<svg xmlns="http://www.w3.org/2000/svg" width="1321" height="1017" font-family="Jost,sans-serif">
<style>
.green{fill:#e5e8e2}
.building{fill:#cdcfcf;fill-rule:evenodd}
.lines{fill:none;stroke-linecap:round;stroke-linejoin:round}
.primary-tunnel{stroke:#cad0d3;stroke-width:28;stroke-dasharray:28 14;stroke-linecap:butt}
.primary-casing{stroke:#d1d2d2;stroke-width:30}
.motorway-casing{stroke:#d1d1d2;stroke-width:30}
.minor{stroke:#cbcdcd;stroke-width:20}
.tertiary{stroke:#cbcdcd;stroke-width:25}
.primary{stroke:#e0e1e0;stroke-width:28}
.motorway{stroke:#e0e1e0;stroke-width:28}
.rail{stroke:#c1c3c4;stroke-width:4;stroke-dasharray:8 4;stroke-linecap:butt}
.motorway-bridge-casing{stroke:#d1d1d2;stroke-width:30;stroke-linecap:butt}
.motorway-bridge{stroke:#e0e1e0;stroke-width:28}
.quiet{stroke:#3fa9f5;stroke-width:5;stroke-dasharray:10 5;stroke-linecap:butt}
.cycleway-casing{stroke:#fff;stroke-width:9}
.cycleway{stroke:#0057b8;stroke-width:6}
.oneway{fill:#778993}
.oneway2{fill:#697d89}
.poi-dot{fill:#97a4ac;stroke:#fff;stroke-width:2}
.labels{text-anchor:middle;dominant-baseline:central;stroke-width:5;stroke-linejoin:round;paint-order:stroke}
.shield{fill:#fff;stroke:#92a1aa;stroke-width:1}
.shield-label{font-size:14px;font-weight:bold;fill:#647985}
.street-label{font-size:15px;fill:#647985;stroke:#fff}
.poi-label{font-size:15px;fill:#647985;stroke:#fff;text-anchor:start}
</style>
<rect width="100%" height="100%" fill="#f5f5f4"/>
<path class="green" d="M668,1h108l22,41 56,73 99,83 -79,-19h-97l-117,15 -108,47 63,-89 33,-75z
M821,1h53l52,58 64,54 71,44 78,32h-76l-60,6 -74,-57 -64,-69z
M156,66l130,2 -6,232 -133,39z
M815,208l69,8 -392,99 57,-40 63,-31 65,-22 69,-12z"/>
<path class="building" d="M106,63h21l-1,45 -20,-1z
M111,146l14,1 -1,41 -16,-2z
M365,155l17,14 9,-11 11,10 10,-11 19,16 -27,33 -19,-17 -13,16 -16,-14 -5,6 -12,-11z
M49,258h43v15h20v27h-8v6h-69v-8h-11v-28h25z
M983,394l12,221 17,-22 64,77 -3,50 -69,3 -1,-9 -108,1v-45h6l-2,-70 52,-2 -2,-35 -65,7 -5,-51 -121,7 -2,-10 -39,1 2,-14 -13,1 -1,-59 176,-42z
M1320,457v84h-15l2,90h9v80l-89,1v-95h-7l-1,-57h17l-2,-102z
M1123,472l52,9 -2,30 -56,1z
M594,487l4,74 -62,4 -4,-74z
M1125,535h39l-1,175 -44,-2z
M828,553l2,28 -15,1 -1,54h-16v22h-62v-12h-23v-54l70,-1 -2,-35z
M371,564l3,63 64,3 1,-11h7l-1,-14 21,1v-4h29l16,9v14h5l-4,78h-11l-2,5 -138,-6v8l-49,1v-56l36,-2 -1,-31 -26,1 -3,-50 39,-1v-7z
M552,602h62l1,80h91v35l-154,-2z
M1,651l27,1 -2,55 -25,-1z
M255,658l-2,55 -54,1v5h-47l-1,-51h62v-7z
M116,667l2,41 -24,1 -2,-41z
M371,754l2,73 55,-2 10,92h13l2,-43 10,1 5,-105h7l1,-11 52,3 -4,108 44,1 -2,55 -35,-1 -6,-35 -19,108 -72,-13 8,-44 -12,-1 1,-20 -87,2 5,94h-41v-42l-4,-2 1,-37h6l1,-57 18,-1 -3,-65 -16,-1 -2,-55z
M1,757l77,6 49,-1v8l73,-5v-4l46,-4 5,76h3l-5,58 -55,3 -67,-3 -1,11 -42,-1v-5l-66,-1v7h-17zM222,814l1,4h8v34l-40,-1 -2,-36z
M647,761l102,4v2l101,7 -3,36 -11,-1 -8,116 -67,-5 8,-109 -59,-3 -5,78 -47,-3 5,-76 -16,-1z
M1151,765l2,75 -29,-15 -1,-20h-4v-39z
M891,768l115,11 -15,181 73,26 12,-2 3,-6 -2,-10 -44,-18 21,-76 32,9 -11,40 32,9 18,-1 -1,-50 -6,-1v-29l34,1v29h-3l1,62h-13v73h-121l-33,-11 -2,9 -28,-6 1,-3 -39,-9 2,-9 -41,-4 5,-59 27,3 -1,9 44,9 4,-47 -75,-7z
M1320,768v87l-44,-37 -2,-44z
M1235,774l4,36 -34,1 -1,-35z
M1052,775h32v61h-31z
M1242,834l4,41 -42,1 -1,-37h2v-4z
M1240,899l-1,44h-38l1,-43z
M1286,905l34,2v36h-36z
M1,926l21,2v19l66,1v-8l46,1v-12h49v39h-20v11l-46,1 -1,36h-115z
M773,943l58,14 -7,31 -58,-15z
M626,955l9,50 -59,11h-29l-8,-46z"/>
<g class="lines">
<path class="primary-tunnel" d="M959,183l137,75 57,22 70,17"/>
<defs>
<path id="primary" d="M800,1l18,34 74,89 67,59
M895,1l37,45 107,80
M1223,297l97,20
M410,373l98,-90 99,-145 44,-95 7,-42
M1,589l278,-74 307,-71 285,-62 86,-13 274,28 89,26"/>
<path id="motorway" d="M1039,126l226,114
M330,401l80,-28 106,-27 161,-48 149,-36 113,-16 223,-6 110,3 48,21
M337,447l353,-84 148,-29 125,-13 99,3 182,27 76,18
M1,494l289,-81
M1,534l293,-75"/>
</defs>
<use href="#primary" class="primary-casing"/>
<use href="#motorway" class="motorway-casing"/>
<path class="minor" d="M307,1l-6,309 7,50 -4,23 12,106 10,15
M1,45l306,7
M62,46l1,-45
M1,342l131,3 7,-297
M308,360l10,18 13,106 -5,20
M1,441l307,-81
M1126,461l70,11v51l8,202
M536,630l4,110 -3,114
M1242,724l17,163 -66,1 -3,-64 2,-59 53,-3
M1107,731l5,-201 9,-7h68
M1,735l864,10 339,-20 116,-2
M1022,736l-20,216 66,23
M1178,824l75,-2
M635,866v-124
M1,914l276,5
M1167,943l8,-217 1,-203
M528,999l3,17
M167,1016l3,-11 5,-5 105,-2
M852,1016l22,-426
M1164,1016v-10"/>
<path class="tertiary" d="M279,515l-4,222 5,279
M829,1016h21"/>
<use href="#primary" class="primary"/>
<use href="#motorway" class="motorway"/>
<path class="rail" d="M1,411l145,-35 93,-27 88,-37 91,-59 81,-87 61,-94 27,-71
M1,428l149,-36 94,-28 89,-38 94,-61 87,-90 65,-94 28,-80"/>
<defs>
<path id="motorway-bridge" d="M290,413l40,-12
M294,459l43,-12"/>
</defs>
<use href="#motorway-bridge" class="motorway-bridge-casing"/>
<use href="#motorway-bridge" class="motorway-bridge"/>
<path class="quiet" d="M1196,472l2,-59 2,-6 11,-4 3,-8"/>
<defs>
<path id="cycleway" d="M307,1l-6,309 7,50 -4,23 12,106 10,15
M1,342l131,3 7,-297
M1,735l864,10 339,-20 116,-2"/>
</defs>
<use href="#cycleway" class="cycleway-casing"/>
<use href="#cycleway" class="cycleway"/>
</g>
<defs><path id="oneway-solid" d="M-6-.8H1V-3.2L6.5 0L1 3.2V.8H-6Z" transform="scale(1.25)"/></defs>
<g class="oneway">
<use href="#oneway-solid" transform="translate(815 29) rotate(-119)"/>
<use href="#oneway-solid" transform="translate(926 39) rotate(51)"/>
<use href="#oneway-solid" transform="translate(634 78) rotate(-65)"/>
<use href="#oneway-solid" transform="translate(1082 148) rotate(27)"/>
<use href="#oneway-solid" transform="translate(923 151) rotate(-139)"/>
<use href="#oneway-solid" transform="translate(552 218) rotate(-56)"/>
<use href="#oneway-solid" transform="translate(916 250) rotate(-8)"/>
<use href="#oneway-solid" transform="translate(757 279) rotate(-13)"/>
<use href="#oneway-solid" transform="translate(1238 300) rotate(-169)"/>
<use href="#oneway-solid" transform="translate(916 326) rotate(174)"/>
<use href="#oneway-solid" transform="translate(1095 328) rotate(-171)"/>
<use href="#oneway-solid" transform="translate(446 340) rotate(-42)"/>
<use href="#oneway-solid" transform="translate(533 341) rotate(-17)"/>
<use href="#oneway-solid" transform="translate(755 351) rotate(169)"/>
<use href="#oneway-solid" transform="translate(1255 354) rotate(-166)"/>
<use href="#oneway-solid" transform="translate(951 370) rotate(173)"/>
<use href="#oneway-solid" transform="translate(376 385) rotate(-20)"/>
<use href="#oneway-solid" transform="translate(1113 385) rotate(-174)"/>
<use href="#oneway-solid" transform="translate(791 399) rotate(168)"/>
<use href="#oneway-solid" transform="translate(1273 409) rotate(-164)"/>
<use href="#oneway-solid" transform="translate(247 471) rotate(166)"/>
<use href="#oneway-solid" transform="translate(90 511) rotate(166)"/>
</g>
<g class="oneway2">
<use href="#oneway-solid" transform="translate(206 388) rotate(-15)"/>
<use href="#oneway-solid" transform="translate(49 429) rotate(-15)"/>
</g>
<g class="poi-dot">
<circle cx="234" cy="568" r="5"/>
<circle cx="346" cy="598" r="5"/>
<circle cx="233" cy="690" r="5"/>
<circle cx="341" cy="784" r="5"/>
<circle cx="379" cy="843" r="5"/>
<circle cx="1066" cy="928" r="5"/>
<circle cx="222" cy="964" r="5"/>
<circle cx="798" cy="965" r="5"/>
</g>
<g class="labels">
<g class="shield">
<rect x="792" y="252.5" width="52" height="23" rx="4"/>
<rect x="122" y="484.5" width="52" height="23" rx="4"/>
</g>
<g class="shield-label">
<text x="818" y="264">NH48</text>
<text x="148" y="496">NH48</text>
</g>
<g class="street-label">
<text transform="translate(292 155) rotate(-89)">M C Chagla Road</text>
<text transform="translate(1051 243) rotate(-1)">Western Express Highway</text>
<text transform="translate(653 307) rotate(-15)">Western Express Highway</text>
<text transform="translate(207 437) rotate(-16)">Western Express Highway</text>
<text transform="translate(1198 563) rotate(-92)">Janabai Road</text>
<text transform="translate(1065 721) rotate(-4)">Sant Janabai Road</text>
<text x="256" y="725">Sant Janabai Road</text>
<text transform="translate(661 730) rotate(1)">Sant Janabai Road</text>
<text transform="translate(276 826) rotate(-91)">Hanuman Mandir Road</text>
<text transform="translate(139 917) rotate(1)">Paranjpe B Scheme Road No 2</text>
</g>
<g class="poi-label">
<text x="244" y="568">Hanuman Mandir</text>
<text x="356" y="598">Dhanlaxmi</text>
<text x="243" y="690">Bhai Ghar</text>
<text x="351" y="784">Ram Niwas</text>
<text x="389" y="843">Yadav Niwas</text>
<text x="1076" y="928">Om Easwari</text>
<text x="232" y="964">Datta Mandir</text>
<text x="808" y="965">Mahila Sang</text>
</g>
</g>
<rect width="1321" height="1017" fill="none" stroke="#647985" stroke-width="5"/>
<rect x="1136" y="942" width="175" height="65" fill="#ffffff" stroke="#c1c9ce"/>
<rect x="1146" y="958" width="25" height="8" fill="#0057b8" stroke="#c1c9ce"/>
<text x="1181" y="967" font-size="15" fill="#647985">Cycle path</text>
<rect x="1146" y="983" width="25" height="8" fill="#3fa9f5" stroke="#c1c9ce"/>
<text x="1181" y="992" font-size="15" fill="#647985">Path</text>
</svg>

• Activity: Across the records above, how many lines hold the string "linejoin"? The number alone will do.

• Exercise result: 2